In desperate measures to make up additional revenue, budget has increased prices of all the services that could affect tourism, and the cost of living. Unfortunately no concrete provision is seen for recasting and restructuring the state loans given consistent drop in repo rates over last two years. There also seems to be no immediate boost to infrastructure development, e-governance, inter-departmental online connectivity, warehousing and logistic-support and employment generation. Much of the remainder part of the budget on announcements like that of CZMA, single window, administrative reforms, Convention centre etc remains a cut and paste exercise from last previous 4-5 budget texts.
Only ray of hope
Given the slower growth in the current and in most probability, the future slump in economy the only optimism for the upcoming year comes from the fact that the State expects to receive around 55 percent increase in grants from the Centre by the current year end 2019-20 compared to what it budgeted in the last year.
It is a fact that the State has received a bountiful from the Centre through an increase in Grant-in aid by almost 137 percent in last 2 years from actual receipt of Rs. 814 crores in 2017-18, to expected (revised) receipt of Rs. 1935 crore crores in 2019-20.

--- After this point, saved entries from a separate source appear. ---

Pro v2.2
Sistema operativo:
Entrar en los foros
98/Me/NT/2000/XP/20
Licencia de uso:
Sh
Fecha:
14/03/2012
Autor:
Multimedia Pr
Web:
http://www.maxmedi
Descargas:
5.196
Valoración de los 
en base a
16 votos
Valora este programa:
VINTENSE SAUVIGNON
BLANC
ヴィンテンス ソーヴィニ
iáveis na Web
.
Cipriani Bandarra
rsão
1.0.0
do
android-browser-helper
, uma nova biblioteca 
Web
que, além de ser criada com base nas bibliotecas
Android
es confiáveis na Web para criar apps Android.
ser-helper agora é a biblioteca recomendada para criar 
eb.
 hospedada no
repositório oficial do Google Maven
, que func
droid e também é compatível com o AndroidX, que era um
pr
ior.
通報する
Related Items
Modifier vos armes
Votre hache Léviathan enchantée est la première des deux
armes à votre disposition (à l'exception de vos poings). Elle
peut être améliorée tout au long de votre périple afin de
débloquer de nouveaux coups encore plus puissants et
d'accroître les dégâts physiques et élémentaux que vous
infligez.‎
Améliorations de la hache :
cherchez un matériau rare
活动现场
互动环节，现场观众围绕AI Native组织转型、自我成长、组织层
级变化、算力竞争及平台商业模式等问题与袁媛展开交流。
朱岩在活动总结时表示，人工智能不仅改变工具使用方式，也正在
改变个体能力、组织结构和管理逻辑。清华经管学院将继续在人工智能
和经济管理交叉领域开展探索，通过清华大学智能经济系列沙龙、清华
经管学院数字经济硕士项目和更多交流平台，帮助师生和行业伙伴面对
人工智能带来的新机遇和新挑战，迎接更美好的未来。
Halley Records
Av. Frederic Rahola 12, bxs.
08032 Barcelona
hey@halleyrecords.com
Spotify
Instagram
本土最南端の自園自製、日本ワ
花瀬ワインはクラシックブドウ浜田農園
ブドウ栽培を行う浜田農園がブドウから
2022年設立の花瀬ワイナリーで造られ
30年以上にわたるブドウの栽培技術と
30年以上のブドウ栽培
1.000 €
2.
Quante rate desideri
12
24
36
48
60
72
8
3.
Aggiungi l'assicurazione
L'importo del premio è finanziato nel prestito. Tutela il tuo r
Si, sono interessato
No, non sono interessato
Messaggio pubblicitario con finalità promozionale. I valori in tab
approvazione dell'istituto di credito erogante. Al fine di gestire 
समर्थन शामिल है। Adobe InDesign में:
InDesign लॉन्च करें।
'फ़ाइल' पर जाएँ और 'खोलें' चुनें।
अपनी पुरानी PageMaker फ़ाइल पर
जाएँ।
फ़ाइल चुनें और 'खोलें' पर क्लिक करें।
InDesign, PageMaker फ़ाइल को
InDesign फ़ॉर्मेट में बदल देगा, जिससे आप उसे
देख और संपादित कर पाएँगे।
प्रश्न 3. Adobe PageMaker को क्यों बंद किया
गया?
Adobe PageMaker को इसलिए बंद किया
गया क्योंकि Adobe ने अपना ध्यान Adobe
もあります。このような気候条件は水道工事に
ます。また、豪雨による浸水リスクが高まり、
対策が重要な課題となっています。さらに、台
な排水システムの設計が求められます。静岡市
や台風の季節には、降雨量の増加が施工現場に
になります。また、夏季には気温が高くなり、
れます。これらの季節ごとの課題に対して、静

Even if the government actually succeeds in receiving this expected sum from the Centre, the State is expecting a further increase of 22 percent in this aid for the ensuing year. This is very optimistic expectation, and may be possible only if the same-party government continues to remain in power in the State as well as the Centre. Luck forbid, if this expected help doesn’t come, the State coffers will be holed by another Rs 1000 crores.
In the ensuing year it is expected that our Hon CM derives a new ‘avatar’ of being a disciplined administrator who will deal economic issues with an iron fist and firm conviction. Hon CM will have to administer Goa’s economy with absolute fiscal prudence, financial probity and leadership potency. Let’s wish him best for this most important test.